Each line of the data should be repeated precisely.
[Start of Attachment]
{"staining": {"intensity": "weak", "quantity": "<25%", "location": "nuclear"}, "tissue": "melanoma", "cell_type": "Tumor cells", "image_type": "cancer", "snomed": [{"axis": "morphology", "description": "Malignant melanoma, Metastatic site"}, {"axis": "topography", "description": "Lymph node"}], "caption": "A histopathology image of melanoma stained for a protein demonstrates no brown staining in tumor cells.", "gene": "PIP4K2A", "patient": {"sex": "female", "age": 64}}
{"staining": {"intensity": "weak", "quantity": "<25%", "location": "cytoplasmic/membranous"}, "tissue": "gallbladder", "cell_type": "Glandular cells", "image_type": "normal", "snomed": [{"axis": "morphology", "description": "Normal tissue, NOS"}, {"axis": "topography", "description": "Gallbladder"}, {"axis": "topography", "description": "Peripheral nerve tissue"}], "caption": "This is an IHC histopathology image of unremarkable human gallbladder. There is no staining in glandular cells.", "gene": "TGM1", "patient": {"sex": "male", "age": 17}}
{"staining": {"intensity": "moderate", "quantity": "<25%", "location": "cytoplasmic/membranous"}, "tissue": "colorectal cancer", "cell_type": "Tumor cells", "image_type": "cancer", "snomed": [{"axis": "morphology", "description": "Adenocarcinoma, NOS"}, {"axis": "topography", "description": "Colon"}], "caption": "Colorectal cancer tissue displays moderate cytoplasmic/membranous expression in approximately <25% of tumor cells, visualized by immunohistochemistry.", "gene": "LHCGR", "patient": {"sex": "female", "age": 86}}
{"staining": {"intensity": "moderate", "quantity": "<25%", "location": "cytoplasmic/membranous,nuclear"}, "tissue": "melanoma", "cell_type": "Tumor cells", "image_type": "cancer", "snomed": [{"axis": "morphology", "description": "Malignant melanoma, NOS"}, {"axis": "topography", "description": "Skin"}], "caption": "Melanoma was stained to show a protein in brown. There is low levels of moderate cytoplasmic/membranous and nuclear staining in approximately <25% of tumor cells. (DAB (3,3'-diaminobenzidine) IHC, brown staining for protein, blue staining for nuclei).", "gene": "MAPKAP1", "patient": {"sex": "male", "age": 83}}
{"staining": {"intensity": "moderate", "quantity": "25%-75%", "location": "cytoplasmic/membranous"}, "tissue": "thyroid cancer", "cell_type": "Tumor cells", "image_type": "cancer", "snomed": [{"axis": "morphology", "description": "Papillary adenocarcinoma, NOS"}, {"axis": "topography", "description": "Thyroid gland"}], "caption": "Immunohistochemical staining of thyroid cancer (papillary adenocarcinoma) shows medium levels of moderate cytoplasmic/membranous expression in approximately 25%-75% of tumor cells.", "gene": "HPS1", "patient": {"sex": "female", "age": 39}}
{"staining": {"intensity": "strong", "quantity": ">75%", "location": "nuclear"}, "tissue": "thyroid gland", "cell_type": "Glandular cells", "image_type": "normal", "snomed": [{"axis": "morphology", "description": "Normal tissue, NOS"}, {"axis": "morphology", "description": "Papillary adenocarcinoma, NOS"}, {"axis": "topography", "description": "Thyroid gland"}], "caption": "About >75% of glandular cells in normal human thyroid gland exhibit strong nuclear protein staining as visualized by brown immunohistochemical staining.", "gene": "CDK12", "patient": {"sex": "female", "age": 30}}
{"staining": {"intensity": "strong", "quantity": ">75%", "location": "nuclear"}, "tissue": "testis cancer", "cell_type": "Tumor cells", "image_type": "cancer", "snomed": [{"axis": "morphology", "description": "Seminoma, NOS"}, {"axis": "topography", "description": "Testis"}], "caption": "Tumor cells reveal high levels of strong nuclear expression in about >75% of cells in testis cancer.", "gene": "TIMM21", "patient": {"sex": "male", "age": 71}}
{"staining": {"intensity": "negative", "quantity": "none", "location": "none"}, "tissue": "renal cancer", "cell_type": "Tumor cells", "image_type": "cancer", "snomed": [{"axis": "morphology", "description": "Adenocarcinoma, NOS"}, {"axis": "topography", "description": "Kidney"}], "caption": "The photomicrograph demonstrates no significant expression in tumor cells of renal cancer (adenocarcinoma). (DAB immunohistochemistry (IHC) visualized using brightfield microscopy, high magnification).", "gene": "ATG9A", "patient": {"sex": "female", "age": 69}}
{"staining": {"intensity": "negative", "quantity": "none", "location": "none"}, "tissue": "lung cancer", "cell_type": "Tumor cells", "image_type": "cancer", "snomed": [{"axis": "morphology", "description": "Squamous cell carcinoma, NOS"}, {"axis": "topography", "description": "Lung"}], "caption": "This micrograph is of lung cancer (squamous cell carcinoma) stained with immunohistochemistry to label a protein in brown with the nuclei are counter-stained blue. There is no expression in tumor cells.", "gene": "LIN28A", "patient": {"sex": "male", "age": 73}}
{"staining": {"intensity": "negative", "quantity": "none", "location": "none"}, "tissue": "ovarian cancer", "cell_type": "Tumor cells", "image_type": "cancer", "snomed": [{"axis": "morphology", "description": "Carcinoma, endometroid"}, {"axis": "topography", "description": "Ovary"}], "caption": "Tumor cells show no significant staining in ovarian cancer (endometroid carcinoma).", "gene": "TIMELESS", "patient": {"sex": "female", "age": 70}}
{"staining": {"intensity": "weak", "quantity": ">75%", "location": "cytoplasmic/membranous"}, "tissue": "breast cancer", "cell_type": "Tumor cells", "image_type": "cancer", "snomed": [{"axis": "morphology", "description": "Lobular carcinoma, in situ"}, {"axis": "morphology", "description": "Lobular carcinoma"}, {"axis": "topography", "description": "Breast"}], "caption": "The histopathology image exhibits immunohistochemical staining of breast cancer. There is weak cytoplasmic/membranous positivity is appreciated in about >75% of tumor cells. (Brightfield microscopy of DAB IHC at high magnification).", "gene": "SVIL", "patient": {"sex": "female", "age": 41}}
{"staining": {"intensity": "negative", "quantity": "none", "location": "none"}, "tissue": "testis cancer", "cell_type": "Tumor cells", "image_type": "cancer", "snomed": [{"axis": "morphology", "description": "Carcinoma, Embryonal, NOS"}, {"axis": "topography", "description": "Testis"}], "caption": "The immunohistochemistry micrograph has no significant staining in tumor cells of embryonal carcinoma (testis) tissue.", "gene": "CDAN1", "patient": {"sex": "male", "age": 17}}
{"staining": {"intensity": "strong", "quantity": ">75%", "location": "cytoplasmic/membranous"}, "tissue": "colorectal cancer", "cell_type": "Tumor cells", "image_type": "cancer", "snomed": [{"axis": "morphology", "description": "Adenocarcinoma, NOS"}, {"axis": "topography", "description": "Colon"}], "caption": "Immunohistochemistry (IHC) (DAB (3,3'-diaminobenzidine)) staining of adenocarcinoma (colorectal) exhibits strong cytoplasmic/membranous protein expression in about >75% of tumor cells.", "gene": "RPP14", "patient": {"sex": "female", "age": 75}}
[End of Attachment]
Solution for this task
{"staining": {"intensity": "weak", "quantity": "<25%", "location": "nuclear"}, "tissue": "melanoma", "cell_type": "Tumor cells", "image_type": "cancer", "snomed": [{"axis": "morphology", "description": "Malignant melanoma, Metastatic site"}, {"axis": "topography", "description": "Lymph node"}], "caption": "A histopathology image of melanoma stained for a protein demonstrates no brown staining in tumor cells.", "gene": "PIP4K2A", "patient": {"sex": "female", "age": 64}}
{"staining": {"intensity": "weak", "quantity": "<25%", "location": "cytoplasmic/membranous"}, "tissue": "gallbladder", "cell_type": "Glandular cells", "image_type": "normal", "snomed": [{"axis": "morphology", "description": "Normal tissue, NOS"}, {"axis": "topography", "description": "Gallbladder"}, {"axis": "topography", "description": "Peripheral nerve tissue"}], "caption": "This is an IHC histopathology image of unremarkable human gallbladder. There is no staining in glandular cells.", "gene": "TGM1", "patient": {"sex": "male", "age": 17}}
{"staining": {"intensity": "moderate", "quantity": "<25%", "location": "cytoplasmic/membranous"}, "tissue": "colorectal cancer", "cell_type": "Tumor cells", "image_type": "cancer", "snomed": [{"axis": "morphology", "description": "Adenocarcinoma, NOS"}, {"axis": "topography", "description": "Colon"}], "caption": "Colorectal cancer tissue displays moderate cytoplasmic/membranous expression in approximately <25% of tumor cells, visualized by immunohistochemistry.", "gene": "LHCGR", "patient": {"sex": "female", "age": 86}}
{"staining": {"intensity": "moderate", "quantity": "<25%", "location": "cytoplasmic/membranous,nuclear"}, "tissue": "melanoma", "cell_type": "Tumor cells", "image_type": "cancer", "snomed": [{"axis": "morphology", "description": "Malignant melanoma, NOS"}, {"axis": "topography", "description": "Skin"}], "caption": "Melanoma was stained to show a protein in brown. There is low levels of moderate cytoplasmic/membranous and nuclear staining in approximately <25% of tumor cells. (DAB (3,3'-diaminobenzidine) IHC, brown staining for protein, blue staining for nuclei).", "gene": "MAPKAP1", "patient": {"sex": "male", "age": 83}}
{"staining": {"intensity": "moderate", "quantity": "25%-75%", "location": "cytoplasmic/membranous"}, "tissue": "thyroid cancer", "cell_type": "Tumor cells", "image_type": "cancer", "snomed": [{"axis": "morphology", "description": "Papillary adenocarcinoma, NOS"}, {"axis": "topography", "description": "Thyroid gland"}], "caption": "Immunohistochemical staining of thyroid cancer (papillary adenocarcinoma) shows medium levels of moderate cytoplasmic/membranous expression in approximately 25%-75% of tumor cells.", "gene": "HPS1", "patient": {"sex": "female", "age": 39}}
{"staining": {"intensity": "strong", "quantity": ">75%", "location": "nuclear"}, "tissue": "thyroid gland", "cell_type": "Glandular cells", "image_type": "normal", "snomed": [{"axis": "morphology", "description": "Normal tissue, NOS"}, {"axis": "morphology", "description": "Papillary adenocarcinoma, NOS"}, {"axis": "topography", "description": "Thyroid gland"}], "caption": "About >75% of glandular cells in normal human thyroid gland exhibit strong nuclear protein staining as visualized by brown immunohistochemical staining.", "gene": "CDK12", "patient": {"sex": "female", "age": 30}}
{"staining": {"intensity": "strong", "quantity": ">75%", "location": "nuclear"}, "tissue": "testis cancer", "cell_type": "Tumor cells", "image_type": "cancer", "snomed": [{"axis": "morphology", "description": "Seminoma, NOS"}, {"axis": "topography", "description": "Testis"}], "caption": "Tumor cells reveal high levels of strong nuclear expression in about >75% of cells in testis cancer.", "gene": "TIMM21", "patient": {"sex": "male", "age": 71}}
{"staining": {"intensity": "negative", "quantity": "none", "location": "none"}, "tissue": "renal cancer", "cell_type": "Tumor cells", "image_type": "cancer", "snomed": [{"axis": "morphology", "description": "Adenocarcinoma, NOS"}, {"axis": "topography", "description": "Kidney"}], "caption": "The photomicrograph demonstrates no significant expression in tumor cells of renal cancer (adenocarcinoma). (DAB immunohistochemistry (IHC) visualized using brightfield microscopy, high magnification).", "gene": "ATG9A", "patient": {"sex": "female", "age": 69}}
{"staining": {"intensity": "negative", "quantity": "none", "location": "none"}, "tissue": "lung cancer", "cell_type": "Tumor cells", "image_type": "cancer", "snomed": [{"axis": "morphology", "description": "Squamous cell carcinoma, NOS"}, {"axis": "topography", "description": "Lung"}], "caption": "This micrograph is of lung cancer (squamous cell carcinoma) stained with immunohistochemistry to label a protein in brown with the nuclei are counter-stained blue. There is no expression in tumor cells.", "gene": "LIN28A", "patient": {"sex": "male", "age": 73}}
{"staining": {"intensity": "negative", "quantity": "none", "location": "none"}, "tissue": "ovarian cancer", "cell_type": "Tumor cells", "image_type": "cancer", "snomed": [{"axis": "morphology", "description": "Carcinoma, endometroid"}, {"axis": "topography", "description": "Ovary"}], "caption": "Tumor cells show no significant staining in ovarian cancer (endometroid carcinoma).", "gene": "TIMELESS", "patient": {"sex": "female", "age": 70}}
{"staining": {"intensity": "weak", "quantity": ">75%", "location": "cytoplasmic/membranous"}, "tissue": "breast cancer", "cell_type": "Tumor cells", "image_type": "cancer", "snomed": [{"axis": "morphology", "description": "Lobular carcinoma, in situ"}, {"axis": "morphology", "description": "Lobular carcinoma"}, {"axis": "topography", "description": "Breast"}], "caption": "The histopathology image exhibits immunohistochemical staining of breast cancer. There is weak cytoplasmic/membranous positivity is appreciated in about >75% of tumor cells. (Brightfield microscopy of DAB IHC at high magnification).", "gene": "SVIL", "patient": {"sex": "female", "age": 41}}
{"staining": {"intensity": "negative", "quantity": "none", "location": "none"}, "tissue": "testis cancer", "cell_type": "Tumor cells", "image_type": "cancer", "snomed": [{"axis": "morphology", "description": "Carcinoma, Embryonal, NOS"}, {"axis": "topography", "description": "Testis"}], "caption": "The immunohistochemistry micrograph has no significant staining in tumor cells of embryonal carcinoma (testis) tissue.", "gene": "CDAN1", "patient": {"sex": "male", "age": 17}}
{"staining": {"intensity": "strong", "quantity": ">75%", "location": "cytoplasmic/membranous"}, "tissue": "colorectal cancer", "cell_type": "Tumor cells", "image_type": "cancer", "snomed": [{"axis": "morphology", "description": "Adenocarcinoma, NOS"}, {"axis": "topography", "description": "Colon"}], "caption": "Immunohistochemistry (IHC) (DAB (3,3'-diaminobenzidine)) staining of adenocarcinoma (colorectal) exhibits strong cytoplasmic/membranous protein expression in about >75% of tumor cells.", "gene": "RPP14", "patient": {"sex": "female", "age": 75}}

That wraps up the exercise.